Source records >>
--------------------------------

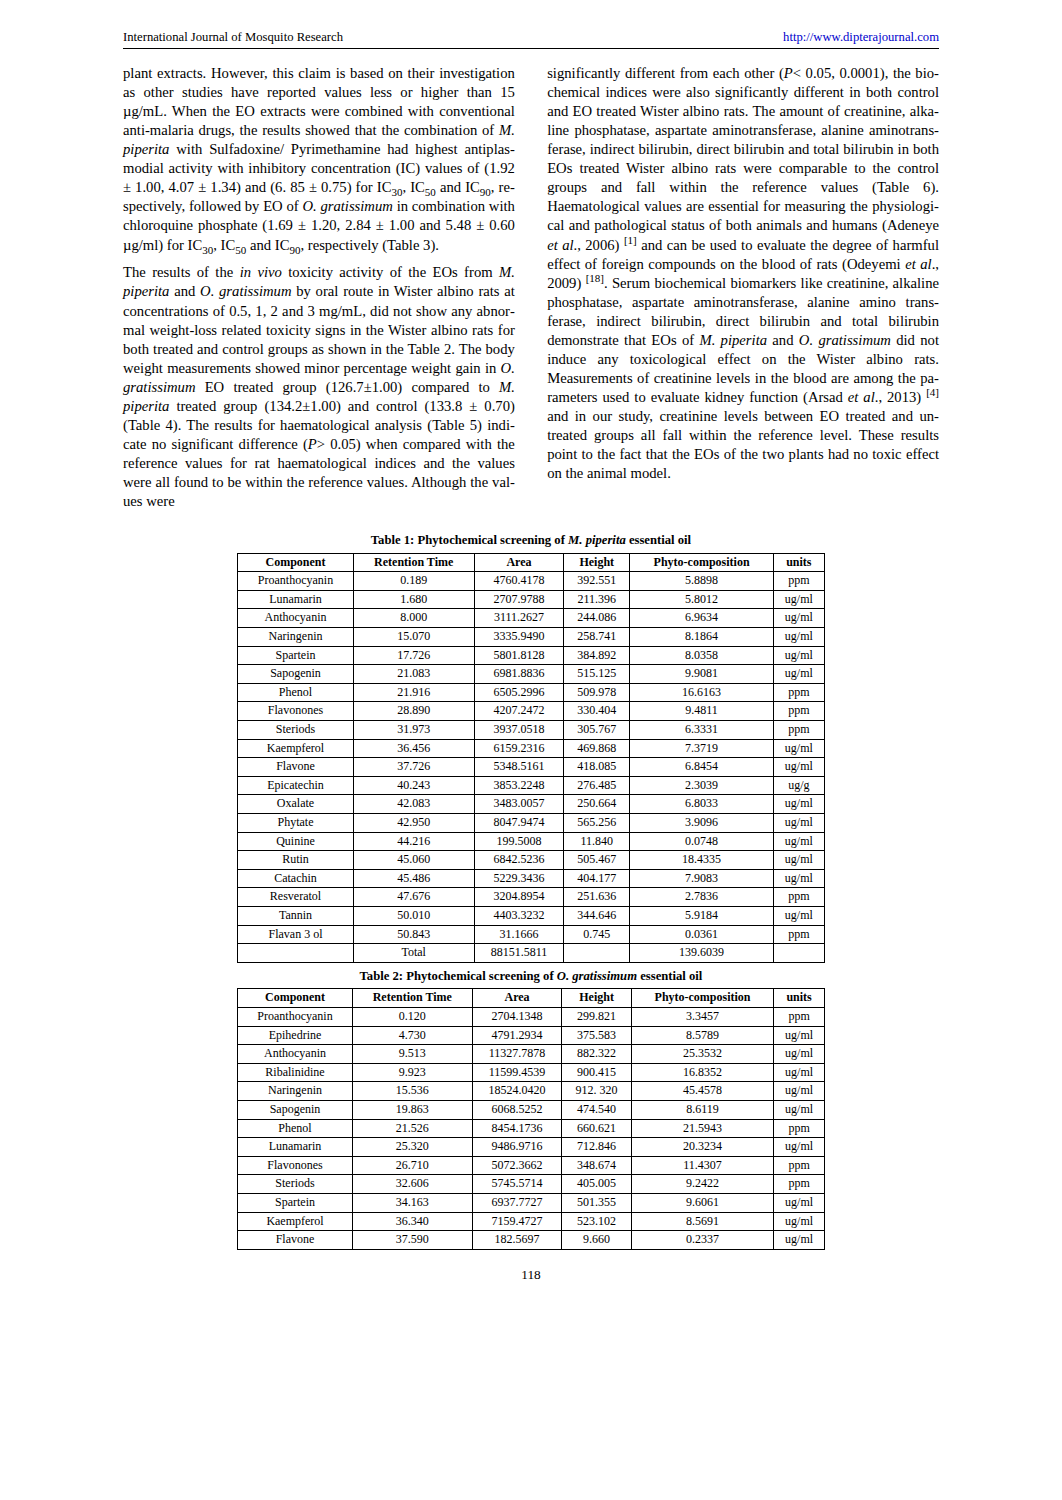International Journal of Mosquito Research http://www.dipterajournal.com
plant extracts. However, this claim is based on their investigation as other studies have reported values less or higher than 15 µg/mL. When the EO extracts were combined with conventional anti-malaria drugs, the results showed that the combination of M. piperita with Sulfadoxine/ Pyrimethamine had highest antiplasmodial activity with inhibitory concentration (IC) values of (1.92 ± 1.00, 4.07 ± 1.34) and (6. 85 ± 0.75) for IC30, IC50 and IC90, respectively, followed by EO of O. gratissimum in combination with chloroquine phosphate (1.69 ± 1.20, 2.84 ± 1.00 and 5.48 ± 0.60 µg/ml) for IC30, IC50 and IC90, respectively (Table 3).
The results of the in vivo toxicity activity of the EOs from M. piperita and O. gratissimum by oral route in Wister albino rats at concentrations of 0.5, 1, 2 and 3 mg/mL, did not show any abnormal weight-loss related toxicity signs in the Wister albino rats for both treated and control groups as shown in the Table 2. The body weight measurements showed minor percentage weight gain in O. gratissimum EO treated group (126.7±1.00) compared to M. piperita treated group (134.2±1.00) and control (133.8 ± 0.70) (Table 4). The results for haematological analysis (Table 5) indicate no significant difference (P> 0.05) when compared with the reference values for rat haematological indices and the values were all found to be within the reference values. Although the values were
significantly different from each other (P< 0.05, 0.0001), the biochemical indices were also significantly different in both control and EO treated Wister albino rats. The amount of creatinine, alkaline phosphatase, aspartate aminotransferase, alanine aminotransferase, indirect bilirubin, direct bilirubin and total bilirubin in both EOs treated Wister albino rats were comparable to the control groups and fall within the reference values (Table 6). Haematological values are essential for measuring the physiological and pathological status of both animals and humans (Adeneye et al., 2006) [1] and can be used to evaluate the degree of harmful effect of foreign compounds on the blood of rats (Odeyemi et al., 2009) [18]. Serum biochemical biomarkers like creatinine, alkaline phosphatase, aspartate aminotransferase, alanine amino transferase, indirect bilirubin, direct bilirubin and total bilirubin demonstrate that EOs of M. piperita and O. gratissimum did not induce any toxicological effect on the Wister albino rats. Measurements of creatinine levels in the blood are among the parameters used to evaluate kidney function (Arsad et al., 2013) [4] and in our study, creatinine levels between EO treated and untreated groups all fall within the reference level. These results point to the fact that the EOs of the two plants had no toxic effect on the animal model.
Table 1: Phytochemical screening of M. piperita essential oil
| Component | Retention Time | Area | Height | Phyto-composition | units |
| --- | --- | --- | --- | --- | --- |
| Proanthocyanin | 0.189 | 4760.4178 | 392.551 | 5.8898 | ppm |
| Lunamarin | 1.680 | 2707.9788 | 211.396 | 5.8012 | ug/ml |
| Anthocyanin | 8.000 | 3111.2627 | 244.086 | 6.9634 | ug/ml |
| Naringenin | 15.070 | 3335.9490 | 258.741 | 8.1864 | ug/ml |
| Spartein | 17.726 | 5801.8128 | 384.892 | 8.0358 | ug/ml |
| Sapogenin | 21.083 | 6981.8836 | 515.125 | 9.9081 | ug/ml |
| Phenol | 21.916 | 6505.2996 | 509.978 | 16.6163 | ppm |
| Flavonones | 28.890 | 4207.2472 | 330.404 | 9.4811 | ppm |
| Steriods | 31.973 | 3937.0518 | 305.767 | 6.3331 | ppm |
| Kaempferol | 36.456 | 6159.2316 | 469.868 | 7.3719 | ug/ml |
| Flavone | 37.726 | 5348.5161 | 418.085 | 6.8454 | ug/ml |
| Epicatechin | 40.243 | 3853.2248 | 276.485 | 2.3039 | ug/g |
| Oxalate | 42.083 | 3483.0057 | 250.664 | 6.8033 | ug/ml |
| Phytate | 42.950 | 8047.9474 | 565.256 | 3.9096 | ug/ml |
| Quinine | 44.216 | 199.5008 | 11.840 | 0.0748 | ug/ml |
| Rutin | 45.060 | 6842.5236 | 505.467 | 18.4335 | ug/ml |
| Catachin | 45.486 | 5229.3436 | 404.177 | 7.9083 | ug/ml |
| Resveratol | 47.676 | 3204.8954 | 251.636 | 2.7836 | ppm |
| Tannin | 50.010 | 4403.3232 | 344.646 | 5.9184 | ug/ml |
| Flavan 3 ol | 50.843 | 31.1666 | 0.745 | 0.0361 | ppm |
| | Total | 88151.5811 | | 139.6039 | |
Table 2: Phytochemical screening of O. gratissimum essential oil
| Component | Retention Time | Area | Height | Phyto-composition | units |
| --- | --- | --- | --- | --- | --- |
| Proanthocyanin | 0.120 | 2704.1348 | 299.821 | 3.3457 | ppm |
| Epihedrine | 4.730 | 4791.2934 | 375.583 | 8.5789 | ug/ml |
| Anthocyanin | 9.513 | 11327.7878 | 882.322 | 25.3532 | ug/ml |
| Ribalinidine | 9.923 | 11599.4539 | 900.415 | 16.8352 | ug/ml |
| Naringenin | 15.536 | 18524.0420 | 912. 320 | 45.4578 | ug/ml |
| Sapogenin | 19.863 | 6068.5252 | 474.540 | 8.6119 | ug/ml |
| Phenol | 21.526 | 8454.1736 | 660.621 | 21.5943 | ppm |
| Lunamarin | 25.320 | 9486.9716 | 712.846 | 20.3234 | ug/ml |
| Flavonones | 26.710 | 5072.3662 | 348.674 | 11.4307 | ppm |
| Steriods | 32.606 | 5745.5714 | 405.005 | 9.2422 | ppm |
| Spartein | 34.163 | 6937.7727 | 501.355 | 9.6061 | ug/ml |
| Kaempferol | 36.340 | 7159.4727 | 523.102 | 8.5691 | ug/ml |
| Flavone | 37.590 | 182.5697 | 9.660 | 0.2337 | ug/ml |
118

--------------------------------

Exercise description >> Give back exactly the lines from the line holding "0.0361 | ppm |" through the last line of the listing, including both.

Expected answer >>
| Flavan 3 ol | 50.843 | 31.1666 | 0.745 | 0.0361 | ppm |
| | Total | 88151.5811 | | 139.6039 | |
Table 2: Phytochemical screening of O. gratissimum essential oil
| Component | Retention Time | Area | Height | Phyto-composition | units |
| --- | --- | --- | --- | --- | --- |
| Proanthocyanin | 0.120 | 2704.1348 | 299.821 | 3.3457 | ppm |
| Epihedrine | 4.730 | 4791.2934 | 375.583 | 8.5789 | ug/ml |
| Anthocyanin | 9.513 | 11327.7878 | 882.322 | 25.3532 | ug/ml |
| Ribalinidine | 9.923 | 11599.4539 | 900.415 | 16.8352 | ug/ml |
| Naringenin | 15.536 | 18524.0420 | 912. 320 | 45.4578 | ug/ml |
| Sapogenin | 19.863 | 6068.5252 | 474.540 | 8.6119 | ug/ml |
| Phenol | 21.526 | 8454.1736 | 660.621 | 21.5943 | ppm |
| Lunamarin | 25.320 | 9486.9716 | 712.846 | 20.3234 | ug/ml |
| Flavonones | 26.710 | 5072.3662 | 348.674 | 11.4307 | ppm |
| Steriods | 32.606 | 5745.5714 | 405.005 | 9.2422 | ppm |
| Spartein | 34.163 | 6937.7727 | 501.355 | 9.6061 | ug/ml |
| Kaempferol | 36.340 | 7159.4727 | 523.102 | 8.5691 | ug/ml |
| Flavone | 37.590 | 182.5697 | 9.660 | 0.2337 | ug/ml |
118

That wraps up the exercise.